BRIEF. From the data below, copy exactly the lines that lie between the one holding "description_main_upper_length_1 | 5 |" and the one holding "distributor_amazon | B0CSBNN2R1 |", including both, and nothing more.

Recorded data.
----------------------------------------
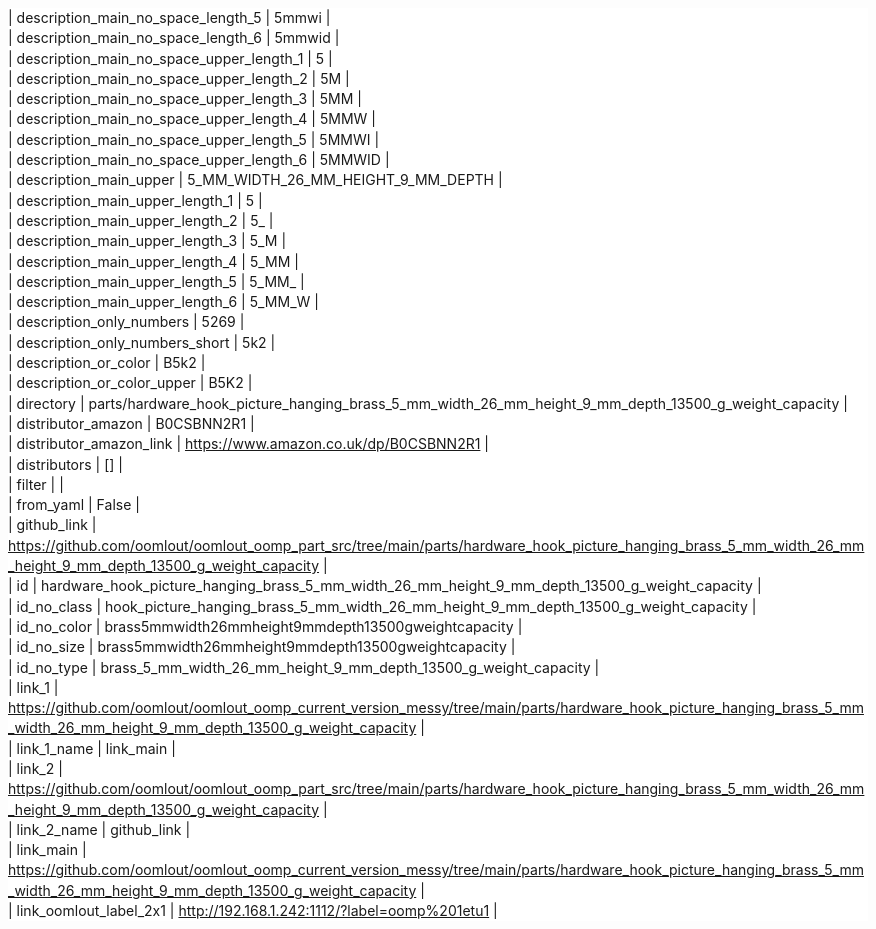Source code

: | description_main_no_space_length_5 | 5mmwi |  
| description_main_no_space_length_6 | 5mmwid |  
| description_main_no_space_upper_length_1 | 5 |  
| description_main_no_space_upper_length_2 | 5M |  
| description_main_no_space_upper_length_3 | 5MM |  
| description_main_no_space_upper_length_4 | 5MMW |  
| description_main_no_space_upper_length_5 | 5MMWI |  
| description_main_no_space_upper_length_6 | 5MMWID |  
| description_main_upper | 5_MM_WIDTH_26_MM_HEIGHT_9_MM_DEPTH |  
| description_main_upper_length_1 | 5 |  
| description_main_upper_length_2 | 5_ |  
| description_main_upper_length_3 | 5_M |  
| description_main_upper_length_4 | 5_MM |  
| description_main_upper_length_5 | 5_MM_ |  
| description_main_upper_length_6 | 5_MM_W |  
| description_only_numbers | 5269 |  
| description_only_numbers_short | 5k2 |  
| description_or_color | B5k2 |  
| description_or_color_upper | B5K2 |  
| directory | parts/hardware_hook_picture_hanging_brass_5_mm_width_26_mm_height_9_mm_depth_13500_g_weight_capacity |  
| distributor_amazon | B0CSBNN2R1 |  
| distributor_amazon_link | https://www.amazon.co.uk/dp/B0CSBNN2R1 |  
| distributors | [] |  
| filter |  |  
| from_yaml | False |  
| github_link | https://github.com/oomlout/oomlout_oomp_part_src/tree/main/parts/hardware_hook_picture_hanging_brass_5_mm_width_26_mm_height_9_mm_depth_13500_g_weight_capacity |  
| id | hardware_hook_picture_hanging_brass_5_mm_width_26_mm_height_9_mm_depth_13500_g_weight_capacity |  
| id_no_class | hook_picture_hanging_brass_5_mm_width_26_mm_height_9_mm_depth_13500_g_weight_capacity |  
| id_no_color | brass5mmwidth26mmheight9mmdepth13500gweightcapacity |  
| id_no_size | brass5mmwidth26mmheight9mmdepth13500gweightcapacity |  
| id_no_type | brass_5_mm_width_26_mm_height_9_mm_depth_13500_g_weight_capacity |  
| link_1 | https://github.com/oomlout/oomlout_oomp_current_version_messy/tree/main/parts/hardware_hook_picture_hanging_brass_5_mm_width_26_mm_height_9_mm_depth_13500_g_weight_capacity |  
| link_1_name | link_main |  
| link_2 | https://github.com/oomlout/oomlout_oomp_part_src/tree/main/parts/hardware_hook_picture_hanging_brass_5_mm_width_26_mm_height_9_mm_depth_13500_g_weight_capacity |  
| link_2_name | github_link |  
| link_main | https://github.com/oomlout/oomlout_oomp_current_version_messy/tree/main/parts/hardware_hook_picture_hanging_brass_5_mm_width_26_mm_height_9_mm_depth_13500_g_weight_capacity |  
| link_oomlout_label_2x1 | http://192.168.1.242:1112/?label=oomp%201etu1 |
----------------------------------------
SOLUTION BELOW.
| description_main_upper_length_1 | 5 |  
| description_main_upper_length_2 | 5_ |  
| description_main_upper_length_3 | 5_M |  
| description_main_upper_length_4 | 5_MM |  
| description_main_upper_length_5 | 5_MM_ |  
| description_main_upper_length_6 | 5_MM_W |  
| description_only_numbers | 5269 |  
| description_only_numbers_short | 5k2 |  
| description_or_color | B5k2 |  
| description_or_color_upper | B5K2 |  
| directory | parts/hardware_hook_picture_hanging_brass_5_mm_width_26_mm_height_9_mm_depth_13500_g_weight_capacity |  
| distributor_amazon | B0CSBNN2R1 |  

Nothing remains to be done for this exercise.